It does write to flash when you download a new SysConfig, which is the result of editing the device config.
Lest you think I am being hard to get along with, please let me elaborate a bit. The SysConfig is a complex document containing lots of critical stuff, serving lots of subsystems in the controller. Think of it as a big ZIP file containing the Laws of Physics. When the system starts up, the various subsystems read their part of that file and initialize themselves to whatever was specified by the user. Writing that file is a Big Deal that only happens in program mode. Modifying that file at runtime is the stuff of nightmares...like changing the Speed of Light. Bad.
At startup, the SMTP Client Device Configuration provides the SMTP Client all of the nice stuff you specified. DEVREAD and DEVWRITE give you runtime access to the state of the driver, but do not access or modify the config. Modifying driver values at runtime is easy and safe. Modifying the SysConfig at runtime is Very Bad.

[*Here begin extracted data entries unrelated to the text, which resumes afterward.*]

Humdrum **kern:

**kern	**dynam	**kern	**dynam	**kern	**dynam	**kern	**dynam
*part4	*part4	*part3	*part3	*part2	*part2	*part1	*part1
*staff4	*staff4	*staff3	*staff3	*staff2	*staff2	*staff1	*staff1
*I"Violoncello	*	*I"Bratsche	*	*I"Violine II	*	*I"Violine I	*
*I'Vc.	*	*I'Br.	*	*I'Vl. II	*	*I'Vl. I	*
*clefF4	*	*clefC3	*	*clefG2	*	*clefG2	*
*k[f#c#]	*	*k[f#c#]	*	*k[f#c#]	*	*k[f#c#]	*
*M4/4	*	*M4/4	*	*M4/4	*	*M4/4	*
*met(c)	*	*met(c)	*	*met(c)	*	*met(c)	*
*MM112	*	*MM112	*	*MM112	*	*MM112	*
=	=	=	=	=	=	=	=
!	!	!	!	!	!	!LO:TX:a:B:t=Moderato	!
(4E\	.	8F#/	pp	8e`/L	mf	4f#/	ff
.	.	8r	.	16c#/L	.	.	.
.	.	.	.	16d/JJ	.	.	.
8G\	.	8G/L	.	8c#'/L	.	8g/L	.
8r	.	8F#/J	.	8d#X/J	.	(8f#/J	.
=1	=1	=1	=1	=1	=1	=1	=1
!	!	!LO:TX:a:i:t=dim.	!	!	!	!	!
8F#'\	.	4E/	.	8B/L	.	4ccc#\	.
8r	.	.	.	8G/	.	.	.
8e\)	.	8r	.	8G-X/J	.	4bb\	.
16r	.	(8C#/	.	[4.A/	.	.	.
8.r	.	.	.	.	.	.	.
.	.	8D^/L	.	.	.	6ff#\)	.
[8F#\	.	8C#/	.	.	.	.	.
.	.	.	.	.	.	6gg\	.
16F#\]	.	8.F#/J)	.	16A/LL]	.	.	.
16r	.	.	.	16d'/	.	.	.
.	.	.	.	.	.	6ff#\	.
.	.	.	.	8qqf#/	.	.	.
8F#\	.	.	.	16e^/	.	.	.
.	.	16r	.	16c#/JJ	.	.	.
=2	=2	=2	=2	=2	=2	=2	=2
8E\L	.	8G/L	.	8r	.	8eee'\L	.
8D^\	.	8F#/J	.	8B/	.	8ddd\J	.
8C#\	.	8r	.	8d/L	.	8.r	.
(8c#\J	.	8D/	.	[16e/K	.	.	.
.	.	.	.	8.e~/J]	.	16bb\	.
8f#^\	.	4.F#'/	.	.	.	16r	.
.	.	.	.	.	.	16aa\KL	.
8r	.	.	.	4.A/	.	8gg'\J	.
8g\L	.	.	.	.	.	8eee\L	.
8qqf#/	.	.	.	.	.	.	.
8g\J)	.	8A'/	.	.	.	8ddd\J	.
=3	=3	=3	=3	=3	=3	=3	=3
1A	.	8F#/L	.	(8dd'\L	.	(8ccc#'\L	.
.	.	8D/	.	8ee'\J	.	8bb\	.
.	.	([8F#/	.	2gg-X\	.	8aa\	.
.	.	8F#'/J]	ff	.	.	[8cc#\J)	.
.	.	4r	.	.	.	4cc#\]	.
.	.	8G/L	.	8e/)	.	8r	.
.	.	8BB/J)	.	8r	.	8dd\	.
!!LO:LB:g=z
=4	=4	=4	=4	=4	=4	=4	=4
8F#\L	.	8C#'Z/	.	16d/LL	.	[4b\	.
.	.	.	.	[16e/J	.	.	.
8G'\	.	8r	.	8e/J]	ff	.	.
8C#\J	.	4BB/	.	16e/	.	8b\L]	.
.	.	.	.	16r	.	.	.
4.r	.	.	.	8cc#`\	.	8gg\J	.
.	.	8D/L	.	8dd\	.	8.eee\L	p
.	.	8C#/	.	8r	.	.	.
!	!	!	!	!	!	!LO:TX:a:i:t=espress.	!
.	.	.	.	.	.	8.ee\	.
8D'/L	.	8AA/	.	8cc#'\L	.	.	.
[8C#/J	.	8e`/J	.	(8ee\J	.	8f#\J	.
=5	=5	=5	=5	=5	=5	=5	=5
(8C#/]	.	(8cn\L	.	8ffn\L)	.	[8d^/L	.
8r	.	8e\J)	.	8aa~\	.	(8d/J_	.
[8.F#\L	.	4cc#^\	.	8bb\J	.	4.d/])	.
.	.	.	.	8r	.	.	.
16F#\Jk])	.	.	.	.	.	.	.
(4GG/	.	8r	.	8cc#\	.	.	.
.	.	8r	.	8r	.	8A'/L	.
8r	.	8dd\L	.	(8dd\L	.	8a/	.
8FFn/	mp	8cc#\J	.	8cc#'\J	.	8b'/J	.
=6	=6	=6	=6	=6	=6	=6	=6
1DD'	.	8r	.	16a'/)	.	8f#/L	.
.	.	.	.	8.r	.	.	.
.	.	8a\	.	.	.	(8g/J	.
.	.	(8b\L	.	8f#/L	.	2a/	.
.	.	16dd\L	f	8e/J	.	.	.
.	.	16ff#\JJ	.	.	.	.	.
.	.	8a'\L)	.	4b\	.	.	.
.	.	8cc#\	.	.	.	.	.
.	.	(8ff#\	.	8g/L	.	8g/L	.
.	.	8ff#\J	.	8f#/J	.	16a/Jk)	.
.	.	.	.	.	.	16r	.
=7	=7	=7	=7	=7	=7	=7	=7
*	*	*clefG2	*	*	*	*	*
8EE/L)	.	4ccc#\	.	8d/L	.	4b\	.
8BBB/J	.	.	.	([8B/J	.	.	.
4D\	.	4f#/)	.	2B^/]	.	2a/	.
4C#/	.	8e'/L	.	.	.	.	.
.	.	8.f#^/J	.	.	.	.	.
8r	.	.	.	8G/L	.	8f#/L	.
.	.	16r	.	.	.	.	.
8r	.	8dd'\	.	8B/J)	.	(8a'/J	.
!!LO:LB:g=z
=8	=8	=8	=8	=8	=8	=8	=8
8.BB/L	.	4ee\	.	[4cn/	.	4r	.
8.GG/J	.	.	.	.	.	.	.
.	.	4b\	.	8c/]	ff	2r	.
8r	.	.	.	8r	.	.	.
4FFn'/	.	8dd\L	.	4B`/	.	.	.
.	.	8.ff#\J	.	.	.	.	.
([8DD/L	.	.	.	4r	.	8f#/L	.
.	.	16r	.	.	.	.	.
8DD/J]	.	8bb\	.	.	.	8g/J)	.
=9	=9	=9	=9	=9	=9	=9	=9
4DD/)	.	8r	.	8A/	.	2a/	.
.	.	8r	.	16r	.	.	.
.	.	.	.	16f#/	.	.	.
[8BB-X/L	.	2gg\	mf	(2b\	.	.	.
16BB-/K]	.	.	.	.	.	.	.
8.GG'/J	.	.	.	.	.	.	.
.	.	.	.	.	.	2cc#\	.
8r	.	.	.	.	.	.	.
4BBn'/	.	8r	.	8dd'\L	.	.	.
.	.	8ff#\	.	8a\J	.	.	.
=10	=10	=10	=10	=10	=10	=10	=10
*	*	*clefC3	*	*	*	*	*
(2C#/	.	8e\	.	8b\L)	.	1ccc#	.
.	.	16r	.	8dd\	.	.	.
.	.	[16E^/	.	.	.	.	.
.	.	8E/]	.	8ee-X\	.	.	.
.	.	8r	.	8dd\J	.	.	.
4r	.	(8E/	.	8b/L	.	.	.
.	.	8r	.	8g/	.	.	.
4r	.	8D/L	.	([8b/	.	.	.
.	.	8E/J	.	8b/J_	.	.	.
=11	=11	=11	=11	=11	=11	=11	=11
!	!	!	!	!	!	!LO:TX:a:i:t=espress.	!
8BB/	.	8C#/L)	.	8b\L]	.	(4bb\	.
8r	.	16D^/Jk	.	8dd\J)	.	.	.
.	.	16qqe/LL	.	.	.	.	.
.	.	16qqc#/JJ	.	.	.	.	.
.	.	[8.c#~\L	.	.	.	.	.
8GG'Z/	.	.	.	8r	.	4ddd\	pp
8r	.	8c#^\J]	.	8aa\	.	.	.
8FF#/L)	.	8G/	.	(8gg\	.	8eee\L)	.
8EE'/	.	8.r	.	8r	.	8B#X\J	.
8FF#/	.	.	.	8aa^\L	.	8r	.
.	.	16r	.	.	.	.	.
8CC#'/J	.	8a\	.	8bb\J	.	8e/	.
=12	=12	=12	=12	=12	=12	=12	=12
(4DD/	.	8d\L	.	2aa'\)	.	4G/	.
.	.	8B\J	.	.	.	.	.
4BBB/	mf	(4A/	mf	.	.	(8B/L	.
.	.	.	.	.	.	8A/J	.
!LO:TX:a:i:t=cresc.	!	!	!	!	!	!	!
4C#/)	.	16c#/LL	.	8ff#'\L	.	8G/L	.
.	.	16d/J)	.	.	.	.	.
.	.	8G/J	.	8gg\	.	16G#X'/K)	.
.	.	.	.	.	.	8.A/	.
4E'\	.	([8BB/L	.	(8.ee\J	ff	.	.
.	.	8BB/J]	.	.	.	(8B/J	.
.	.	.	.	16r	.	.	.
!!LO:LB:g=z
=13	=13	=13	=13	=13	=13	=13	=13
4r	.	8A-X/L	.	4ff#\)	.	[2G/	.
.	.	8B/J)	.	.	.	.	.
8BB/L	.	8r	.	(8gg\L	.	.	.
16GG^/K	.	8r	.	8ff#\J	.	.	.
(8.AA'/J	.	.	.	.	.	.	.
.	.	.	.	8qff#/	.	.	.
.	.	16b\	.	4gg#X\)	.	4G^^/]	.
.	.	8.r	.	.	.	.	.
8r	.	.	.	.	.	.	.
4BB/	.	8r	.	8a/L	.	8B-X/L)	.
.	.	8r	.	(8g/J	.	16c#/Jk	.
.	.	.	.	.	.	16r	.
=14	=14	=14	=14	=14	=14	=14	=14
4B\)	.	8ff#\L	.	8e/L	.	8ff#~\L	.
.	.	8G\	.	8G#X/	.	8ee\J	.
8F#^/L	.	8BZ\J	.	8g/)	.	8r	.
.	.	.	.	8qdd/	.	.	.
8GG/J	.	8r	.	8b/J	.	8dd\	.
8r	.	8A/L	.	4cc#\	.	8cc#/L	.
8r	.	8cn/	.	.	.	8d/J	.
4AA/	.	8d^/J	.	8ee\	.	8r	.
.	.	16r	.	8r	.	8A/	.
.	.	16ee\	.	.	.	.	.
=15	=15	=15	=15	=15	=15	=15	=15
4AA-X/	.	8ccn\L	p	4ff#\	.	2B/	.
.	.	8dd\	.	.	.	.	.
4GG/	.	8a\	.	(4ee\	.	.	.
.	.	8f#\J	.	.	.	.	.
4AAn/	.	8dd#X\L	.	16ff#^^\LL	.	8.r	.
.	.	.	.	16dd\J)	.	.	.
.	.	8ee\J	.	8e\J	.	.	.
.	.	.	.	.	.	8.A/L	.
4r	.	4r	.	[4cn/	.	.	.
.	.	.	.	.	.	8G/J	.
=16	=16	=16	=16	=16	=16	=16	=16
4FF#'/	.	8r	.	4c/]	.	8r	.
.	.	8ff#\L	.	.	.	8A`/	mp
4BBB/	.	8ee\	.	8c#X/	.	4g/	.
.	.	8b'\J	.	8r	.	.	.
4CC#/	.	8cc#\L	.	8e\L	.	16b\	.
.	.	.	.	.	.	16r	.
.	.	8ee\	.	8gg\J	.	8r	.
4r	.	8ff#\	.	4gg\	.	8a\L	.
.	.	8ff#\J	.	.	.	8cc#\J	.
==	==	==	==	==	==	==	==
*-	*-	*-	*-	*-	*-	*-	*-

In short, it isn't happening. I am an old engineer. Part of my ability comes as an experience base that tells me when to *not* do something. This falls in that category.
I am well aware of how this way of handling the issue seems counterintuitive from a user's perspective. We really do see that and care about that...but...in the case, it is architecturally a bad plan that can screw many things up. My rule is simple: I'd rather apologize to 20% for what I chose not to do, than to apologize to 100% for what I did poorly. Please consider this an apology.